Exercise prompt: The string "greet" may appear in lines of the listing. Report each line where it does.

Source records:
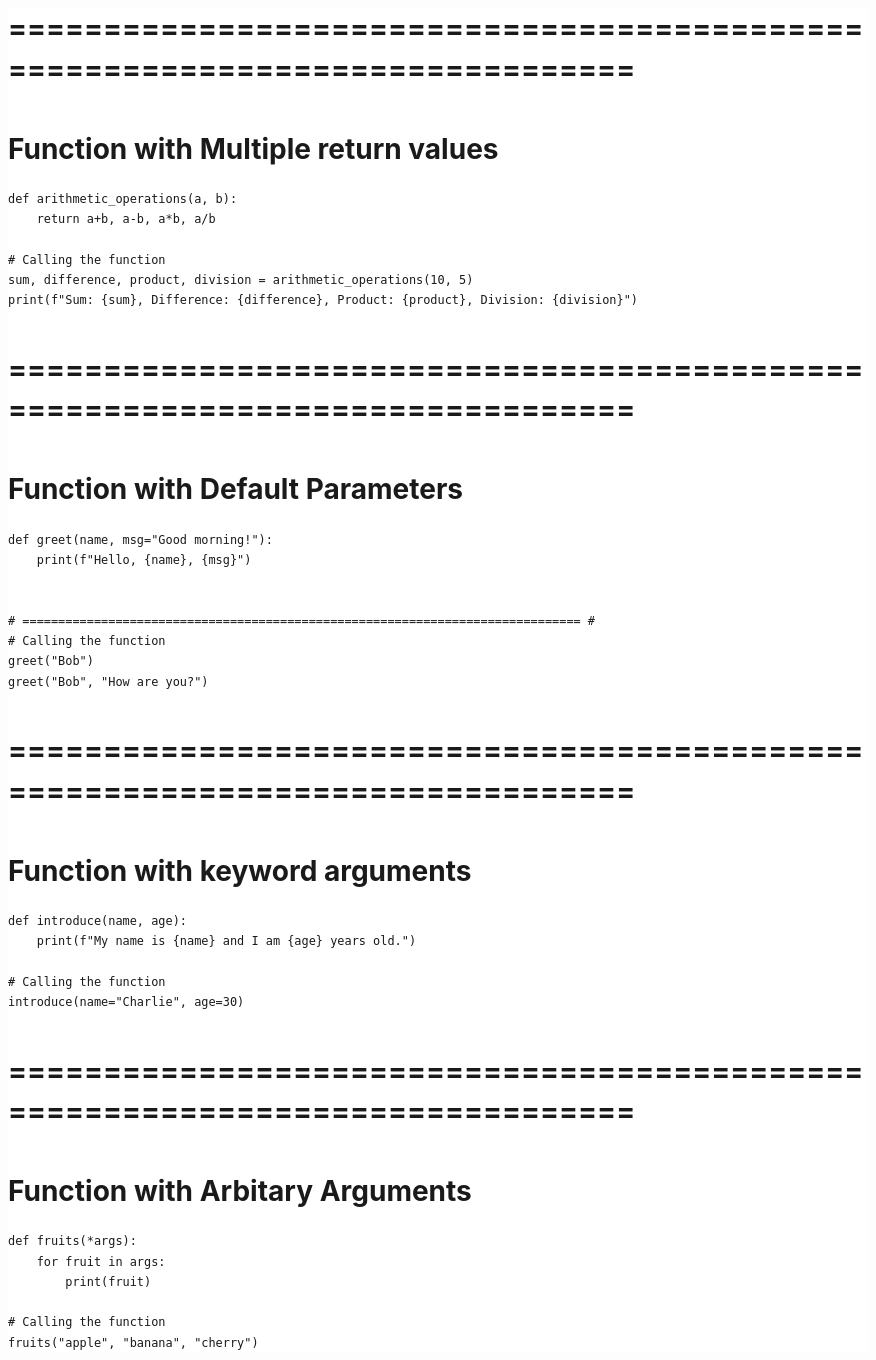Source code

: # ============================================================================== #
# Function with Multiple return values
```
def arithmetic_operations(a, b):
    return a+b, a-b, a*b, a/b

# Calling the function
sum, difference, product, division = arithmetic_operations(10, 5)
print(f"Sum: {sum}, Difference: {difference}, Product: {product}, Division: {division}")
```

# ============================================================================== #
# Function with Default Parameters
```
def greet(name, msg="Good morning!"):
    print(f"Hello, {name}, {msg}")
    
    
# ============================================================================== #
# Calling the function
greet("Bob")
greet("Bob", "How are you?")
```

# ============================================================================== #
# Function with keyword arguments
```
def introduce(name, age):
    print(f"My name is {name} and I am {age} years old.")

# Calling the function
introduce(name="Charlie", age=30)
```

# ============================================================================== #
# Function with Arbitary Arguments
```
def fruits(*args):
    for fruit in args:
        print(fruit)

# Calling the function
fruits("apple", "banana", "cherry")
```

Task solution:
def greet(name, msg="Good morning!"):
greet("Bob")
greet("Bob", "How are you?")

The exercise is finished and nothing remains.